→ **TEXT SEGMENT**
------------------------------

HOA Solar Access Laws (28 States)
28 states have statutes that prevent HOAs from banning rooftop solar outright. In these states, HOAs can still regulate aesthetics (color, placement, screening) but cannot prohibit solar or impose restrictions that significantly reduce system efficiency or increase cost.
States With HOA Solar Access Protection
Arizona, California, Colorado, Connecticut, Delaware, Florida, Hawaii, Illinois, Louisiana, Maine, Maryland, Massachusetts, Minnesota, Missouri, Nevada, New Jersey, New Mexico, New York, North Carolina, Oregon, Rhode Island, Texas, Vermont, Virginia, Washington, Wisconsin, plus a few others with narrower protections.
Example statutes: CA Civil Code 714, AZ ARS 33-1816, FL FS 163.04, TX Prop Code 202.010, CO CRS 38-30-168.
States Without HOA Solar Protection
Alabama, Alaska, Arkansas, Georgia, Idaho, Indiana, Iowa, Kansas, Kentucky, Michigan, Mississippi, Montana, Nebraska, New Hampshire, North Dakota, Ohio, Oklahoma, Pennsylvania, South Carolina, South Dakota, Tennessee, Utah, West Virginia, Wyoming.
In these states, HOAs can ban rooftop solar entirely if their CC&Rs allow it. Always check HOA documents before signing a solar contract.
Typical Solar Permit Costs
$0–$100
SolarAPP+ jurisdictions
(fast-track)
$200–$500
Standard rooftop
(building + elec)
$400–$800
Rooftop + battery
$600–$1,500
Ground-mount or
CA/NY/NJ
How to Get a Solar Permit
Choose a licensed solar contractor
Most jurisdictions require a licensed C-46/C-10 solar contractor (or equivalent) to pull solar permits. DIY is permitted in very few places. The contractor handles the entire permit package.
Site assessment and system design
Contractor surveys your roof, runs shading analysis, sizes the system based on usage, and creates structural and electrical drawings.
Check SolarAPP+ availability
If your jurisdiction is on the SolarAPP+ list, your contractor can submit through that portal for near-instant approval.
Submit building + electrical permit
Includes site plan, structural calculations, electrical one-line diagram, equipment spec sheets, and fire setback diagram. Typical fee: $200–$800.
Apply for utility interconnection
Submit the interconnection application to your utility (separate from the building permit). This step can take 2–8 weeks for review.
Installation after both approvals
Building permit must be approved before work begins. Utility approval (Authorization to Construct) must also be received.
Building inspection + utility PTO
The building department inspects the completed install. After passing, the utility issues Permission to Operate (PTO), which is when you can legally turn the system on.
Key Code References
NEC 2023 Article 690 — Solar Photovoltaic (PV) Systems
The primary electrical code for solar. Covers wiring, disconnects, grounding, rapid shutdown (690.12), and labeling.
NEC 2023 Article 705 — Interconnected Electric Power Production Sources
Governs how the PV system connects to the utility grid. Contains the "120% rule" (705.12) for back-feeding main panels.
NEC 2023 Article 706 — Energy Storage Systems
Governs battery storage systems. Installation location, disconnects, clearances, and fire safety.
IRC 2021 Section R324 — Solar Energy Systems
Building code section for residential solar. Covers structural, fire setback, and rooftop pathway requirements.
CA Title 24 / CBC Chapter 11B-3111
California-specific solar requirements: fire setbacks, structural review, and the 2020 residential solar mandate on new homes.

------------------------------

→ **THE RECORDS**
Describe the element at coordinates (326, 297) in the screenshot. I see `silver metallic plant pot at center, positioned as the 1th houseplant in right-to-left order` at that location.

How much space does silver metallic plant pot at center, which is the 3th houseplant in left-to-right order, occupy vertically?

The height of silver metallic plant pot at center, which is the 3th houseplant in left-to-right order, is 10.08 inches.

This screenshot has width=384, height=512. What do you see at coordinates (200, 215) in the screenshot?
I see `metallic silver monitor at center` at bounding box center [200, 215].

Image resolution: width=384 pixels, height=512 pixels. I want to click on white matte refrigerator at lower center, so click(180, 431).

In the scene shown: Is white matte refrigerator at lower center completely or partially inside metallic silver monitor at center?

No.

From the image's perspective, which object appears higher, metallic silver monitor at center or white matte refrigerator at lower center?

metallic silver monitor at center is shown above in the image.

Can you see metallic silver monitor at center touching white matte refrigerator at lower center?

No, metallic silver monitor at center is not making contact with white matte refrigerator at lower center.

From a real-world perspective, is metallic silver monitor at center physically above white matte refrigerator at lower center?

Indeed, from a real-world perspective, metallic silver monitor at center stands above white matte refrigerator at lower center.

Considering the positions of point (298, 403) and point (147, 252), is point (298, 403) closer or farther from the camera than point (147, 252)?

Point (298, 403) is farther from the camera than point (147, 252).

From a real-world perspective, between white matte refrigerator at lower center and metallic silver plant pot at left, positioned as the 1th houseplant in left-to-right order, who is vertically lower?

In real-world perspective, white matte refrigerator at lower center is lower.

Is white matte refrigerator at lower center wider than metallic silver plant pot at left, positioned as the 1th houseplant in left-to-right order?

------------------------------

→ **CHALLENGES**
a) Answer these from the solar permit page:
(i) How many states have statutes that keep HOAs from banning rooftop solar outright?
(ii) How long can utility review of the interconnection application take?
(iii) Which NEC 2023 article governs battery storage systems?
b) Update the listing from the line containing "No, metallic silver" through the end of the listing by replacing "white matte refrigerator" with "white glossy refrigerator", leaving all else unchanged. Return only those lines.
The listing and the solar permit page are unrelated to each other.

→ **THE RESULTS**
a)
(i) 28
(ii) 2–8 weeks
(iii) Article 706

b)
No, metallic silver monitor at center is not making contact with white glossy refrigerator at lower center.

From a real-world perspective, is metallic silver monitor at center physically above white glossy refrigerator at lower center?

Indeed, from a real-world perspective, metallic silver monitor at center stands above white glossy refrigerator at lower center.

Considering the positions of point (298, 403) and point (147, 252), is point (298, 403) closer or farther from the camera than point (147, 252)?

Point (298, 403) is farther from the camera than point (147, 252).

From a real-world perspective, between white glossy refrigerator at lower center and metallic silver plant pot at left, positioned as the 1th houseplant in left-to-right order, who is vertically lower?

In real-world perspective, white glossy refrigerator at lower center is lower.

Is white glossy refrigerator at lower center wider than metallic silver plant pot at left, positioned as the 1th houseplant in left-to-right order?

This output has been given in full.